A new database for each graph seems the best choice, and is assumed in the discussion below.

Users will create and share graphs, which leads to two levels of access:

Access (Table)
id (PK)
graph (database id for graph)
edit (FK Group)         # allows editing of graph
view (FK Group)         # allows viewing of graph

A user can be part of many groups:

User (Table)
id (PK)

Group (Table)
id (PK)

User_Group (Table)
id (PK, is this really needed?)
user (FK User)
group (FK Group)

Some graphs will be public. Can use either:

  1. NULL means public.
  2. Add every user to public group by default.

Trade offs (approached from NULL means public):

  • Saves storage: but a laughable amount (assuming 1 million users: 1e6 * (8 + 8) / (1024 * 1024) = 15 MB)
  • Complex: Some queries need to check for NULL explicitly (while the same code would handle both public and restricted group otherwise)
  • Simple: Easier to deal with users that do not have an account (only access to graphs with NULL group).
  • Faster: To answer the query: ''Can the user view this particular graph?'', we will not always have to check the User_Group table.
  • Implicit information: NULL has a special meaning that I will need to document somewhere.

Gracefully handling users without account (otherwise I have to always keep in mind what particular ID belongs to the public group), is enough to sway this in favor of 'NULL means public'.

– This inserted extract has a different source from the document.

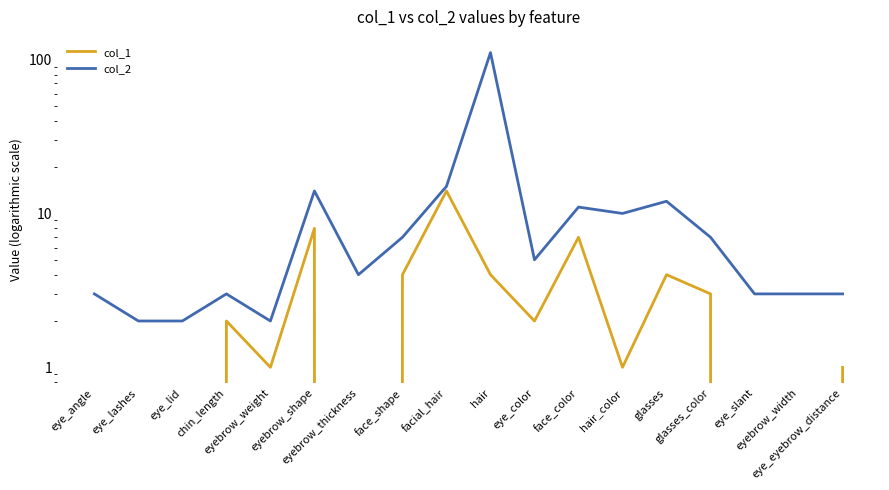

List the labels in order of col_2 value, largest first.

hair, facial_hair, eyebrow_shape, glasses, face_color, hair_color, face_shape, glasses_color, eye_color, eyebrow_thickness, eye_angle, chin_length, eye_slant, eyebrow_width, eye_eyebrow_distance, eye_lashes, eye_lid, eyebrow_weight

The backend will be written in Python, with either PostgreSQL or MySQL as database management system. Ideally users will be able to edit graphs concurrently.

Best Answer

Recommendations are as follows:

  1. For access control use the groups instead of individual users. Create a group called public to which all users belong therefore any graphs assigned to public will be visible. Look to Role Based Access Control (RBAC) for more on this
  2. Each graph can be accessed by one or more groups, which allows you to have graphs that are visible to different cross sections of users (through groups). This means your access table will be graphid, groupid, edit, view with a unique key constraint on graphid and groupid.
  3. Answering the question can a user edit this graph will require a join from User_Group to Access table
  4. There is no special meaning for nulls, as none exist
  5. Handling users with no account is easier since no authentication is provided
  6. For the graphs, you need a graph table, and also a graphid added to the node and relation tables to simplify queries.